Belanja kompulsif dapat ditangani dengan psikoterapi yang bertujuan mengidentifikasi masalah yang mendasarinya dan mengganggu lingkaran setan antara orang tersebut dan pembelian benda yang menjadi sandarannya. Dalam pengertian ini, pendekatan kognitif-perilaku dapat berguna, yang dapat bertindak pada kontrol yang lebih besar dari impuls dan pada konsep harga diri dan devaluasi diri.

Selain intervensi ini, spesialis dapat merekomendasikan terapi obat untuk mengelola gangguan depresi atau kecemasan yang terkait dengan belanja kompulsif. Paling sering, obat yang diindikasikan adalah antidepresan, yang berfungsi untuk menstabilkan suasana hati, atau obat-obatan yang menjaga ide-ide obsesif.

Tips yang berguna

Beberapa strategi mungkin berguna dalam pengelolaan belanja kompulsif. Pertama-tama, subjek harus sadar dan menunjukkan tekad dalam menangani masalah ini. Untuk tujuan ini, disarankan untuk membuat buku harian untuk mencatat pengeluaran, di samping menunjukkan hari dan waktu pembuatannya.
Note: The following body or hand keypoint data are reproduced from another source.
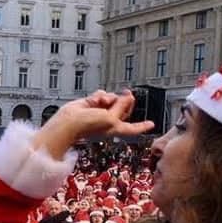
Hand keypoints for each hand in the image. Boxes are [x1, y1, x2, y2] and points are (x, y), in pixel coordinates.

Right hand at [33, 90, 154, 159]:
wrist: (70, 122)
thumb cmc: (88, 126)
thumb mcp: (110, 118)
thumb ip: (121, 106)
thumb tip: (128, 96)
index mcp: (116, 128)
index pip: (133, 127)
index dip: (142, 126)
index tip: (151, 124)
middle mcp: (110, 120)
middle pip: (124, 108)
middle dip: (125, 102)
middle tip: (128, 94)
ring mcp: (101, 112)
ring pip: (113, 99)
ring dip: (110, 98)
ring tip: (102, 101)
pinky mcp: (92, 104)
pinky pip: (102, 96)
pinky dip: (100, 96)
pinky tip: (96, 99)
Dorongan yang tak terbendung untuk membeli dan membelanjakan dapat diatasi dengan menanyakan apakah Anda membeli sesuatu yang benar-benar Anda inginkan, menghindari larangan menerapkan perilaku Anda (keinginan untuk melanggarnya meningkat); mungkin juga berguna untuk mencoba melonggarkan paksaan dengan mengunjungi toko tanpa membeli apa pun, setidaknya untuk jam pertama.
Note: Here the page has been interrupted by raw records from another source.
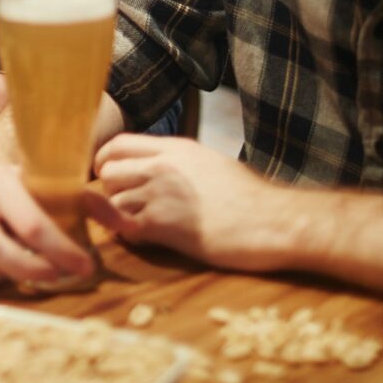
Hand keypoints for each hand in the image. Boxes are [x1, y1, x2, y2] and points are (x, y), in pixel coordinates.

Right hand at [0, 146, 95, 284]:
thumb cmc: (23, 190)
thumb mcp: (57, 189)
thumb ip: (94, 204)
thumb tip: (129, 226)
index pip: (29, 223)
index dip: (60, 250)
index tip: (85, 267)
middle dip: (29, 270)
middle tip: (56, 278)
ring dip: (1, 275)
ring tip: (25, 271)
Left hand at [92, 134, 291, 271]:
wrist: (276, 222)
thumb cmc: (252, 198)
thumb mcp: (211, 164)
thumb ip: (178, 162)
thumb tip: (155, 168)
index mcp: (176, 148)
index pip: (119, 144)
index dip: (106, 160)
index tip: (108, 175)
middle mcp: (163, 165)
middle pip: (109, 171)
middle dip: (112, 190)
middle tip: (128, 205)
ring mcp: (161, 193)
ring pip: (113, 200)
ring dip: (121, 215)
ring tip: (142, 225)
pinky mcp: (164, 223)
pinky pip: (124, 226)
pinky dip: (128, 234)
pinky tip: (148, 238)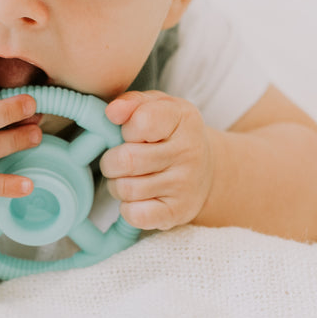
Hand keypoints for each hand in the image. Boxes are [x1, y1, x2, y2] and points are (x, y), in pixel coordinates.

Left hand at [99, 91, 214, 230]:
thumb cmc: (170, 133)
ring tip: (128, 177)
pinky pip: (135, 215)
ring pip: (126, 188)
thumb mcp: (156, 106)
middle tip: (119, 160)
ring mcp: (185, 185)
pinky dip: (127, 208)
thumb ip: (131, 102)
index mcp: (183, 119)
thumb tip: (112, 112)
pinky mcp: (178, 213)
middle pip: (126, 160)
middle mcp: (189, 152)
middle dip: (112, 161)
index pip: (141, 122)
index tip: (131, 133)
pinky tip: (137, 197)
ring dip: (117, 184)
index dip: (125, 129)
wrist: (205, 169)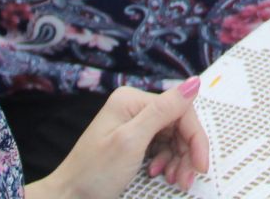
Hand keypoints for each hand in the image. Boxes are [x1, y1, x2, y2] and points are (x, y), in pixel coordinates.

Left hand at [29, 84, 208, 198]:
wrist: (68, 198)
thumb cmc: (92, 174)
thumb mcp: (131, 141)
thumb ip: (163, 111)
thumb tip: (193, 83)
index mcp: (132, 100)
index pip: (180, 110)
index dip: (195, 137)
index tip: (200, 163)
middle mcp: (134, 108)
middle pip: (178, 125)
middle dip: (186, 153)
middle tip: (187, 177)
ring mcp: (133, 125)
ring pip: (173, 139)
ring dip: (178, 161)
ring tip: (174, 179)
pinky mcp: (133, 143)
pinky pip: (162, 148)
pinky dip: (167, 163)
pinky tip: (159, 174)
Belanja kompulsif juga dapat dikendalikan dengan mengambil langkah-langkah berikut:

  • Buat daftar belanja dan beli hanya apa yang ada di sini;
  • Bayar dengan uang tunai dan gunakan kartu kredit hanya dalam keadaan darurat;
  • Ketika ada keinginan untuk mengunjungi toko untuk melakukan pembelian yang tidak penting, lakukan kegiatan olahraga atau berjalan-jalan.